Note that SanityImage is not doing anything to style your image based on the width or height you provide (aside from setting a class with object-position set, should you choose to use it). In practice, it’s rare that these values align consistently with a particular layout, and library control of this makes it difficult to predict the output given a particular input.

Instead you can style the resulting img tag just like any other element. SanityImage will pass through className and style props, and it makes no assumptions about your image presentation.

⚠️ Minor gotchas with deferred loading

SanityImage is relying on browser-native deferred image loading. This generally works fine in browsers that support it, but there are situations where the unloaded image is hidden or covered, resulting in the full image never loading.

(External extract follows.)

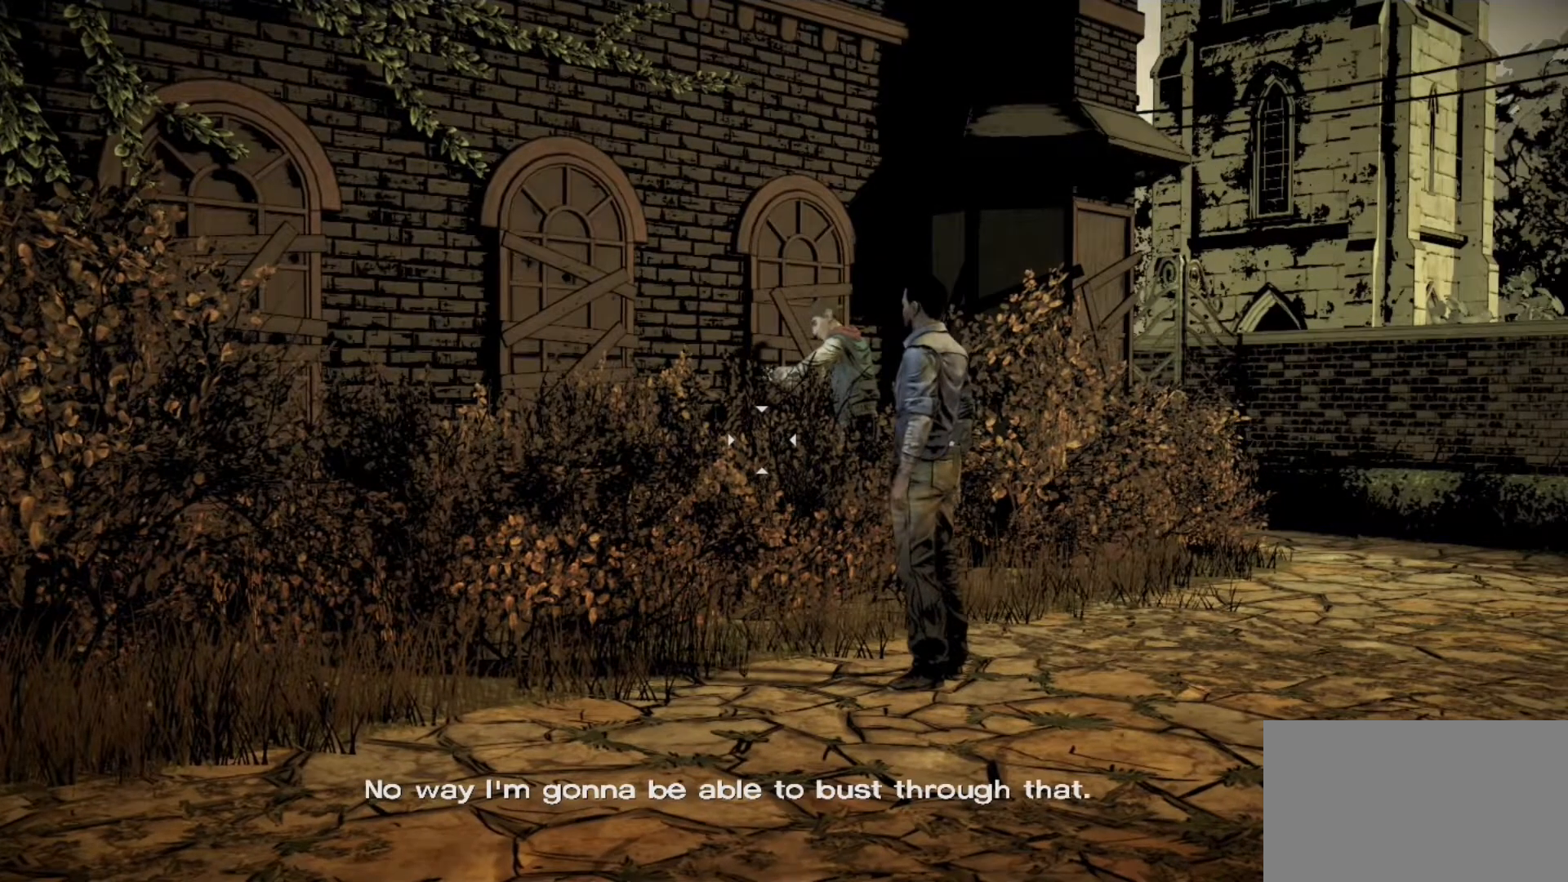
{"keys": [], "mouse": [], "events": []}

If this happens, you can override the styles set on the full-size image using the img[data-loading] selector. This image sits immediately adjacent to the spaceball image and has the following default styles while loading:

position: absolute;
width: 10px !important; /* must be > 4px to be lazy loaded */
height: 10px !important; /* must be > 4px to be lazy loaded */
opacity: 0;
zindex: -10;
pointerevents: none;
userselect: none;

Component Props

For convenience, __typename, _type, and _key props will be ignored. Other props will be passed through to the final img element (e.g. native HTML attributes).

*️⃣ = Required

Prop Type Description
asset *️⃣ Object The asset object fetched from GraphQL. Should have an _id property on it, and possibly metadata (if you’re using low-quality image previews).
crop Object The crop values fetched from GraphQL (top, right, bottom, and left)
hotspot Object The hotspot values fetched from GraphQL (width, height, x, and y)
width *️⃣ Number This will be used as a target value to generate a srcSet of images both smaller and larger.
height Number Used to further constrain the image. Note: due to a bug in the @sanity/image-url library, setting this will cause fit modes to be largely ignored.
config Object Parameters for @sanity/image-url. Full list here.
options Object See below.

Options

__experimentalAspectRatio (Boolean)

If enabled, SanityImage will attempt to compute the final aspect ratio and use it to set width and height attributes on both the low-quality preview image as well as the final image. This does not currently take into account any config options, including fit modes or transforming options like rect or orientation.

Configuration Directives

*️⃣ = Required

Option Type Default Description
projectId *️⃣ String Sanity Project ID
dataset *️⃣ String Sanity Dataset ID
customImageTypes Array [] If you would like to use the Image and ImageWithPreview fragments on custom image types, specify all custom type names in the customImageTypes array. For more detail, follow this guide.
altFieldName String null If you are adding alt text directly to image assets in your Sanity Studio (e.g. via a plugin like sanity-plugin-media), this plugin can include that field in the Image and ImageWithPreview fragments and utilize it as the default/fallback alt attribute value when no alt prop is passed to the SanityImage component.
warnOnMissingAlt Boolean See note 👉 SanityImage will warn you if you do not set an alt prop/attribute. If you don’t want this behavior, you can disable this here. By default this is only enabled in development.
emptyAltFallback Boolean false When no alt prop is available, SanityImage can default to setting an empty string value. This can prevent accessibility audits from detecting images that should have an alt value, but enabling it allows you to only set alt text when it is needed.
defaultImageConfig Object See below. Additional params to pass to the Sanity image URL builder. These will be converted into function calls against @sanity/image-url. Here is the full list of methods available.
Less common directives ⬇️  It is unlikely you will need to use these. Proceed with caution.
fragmentName String "Image" If you prefer a different fragment name, such as MagicImage, enter it here. This needs to be unique amongst your GraphQL types. WithPreview will be appended for the second fragment (e.g. MagicImageWithPreview).
fragmentTypeName String "SanityImage" By default, image fields are typed as SanityImage, but there are cases where you might want to use a custom schema or where custom image types are not under the SanityImage type. In this case, you can alter the type that the fragment is defined on without redefining the fragments.
includeFragments Boolean true If you prefer to retreive data another way or if you want to define the fragment you use separately, you can opt-out of having fragments included entirely.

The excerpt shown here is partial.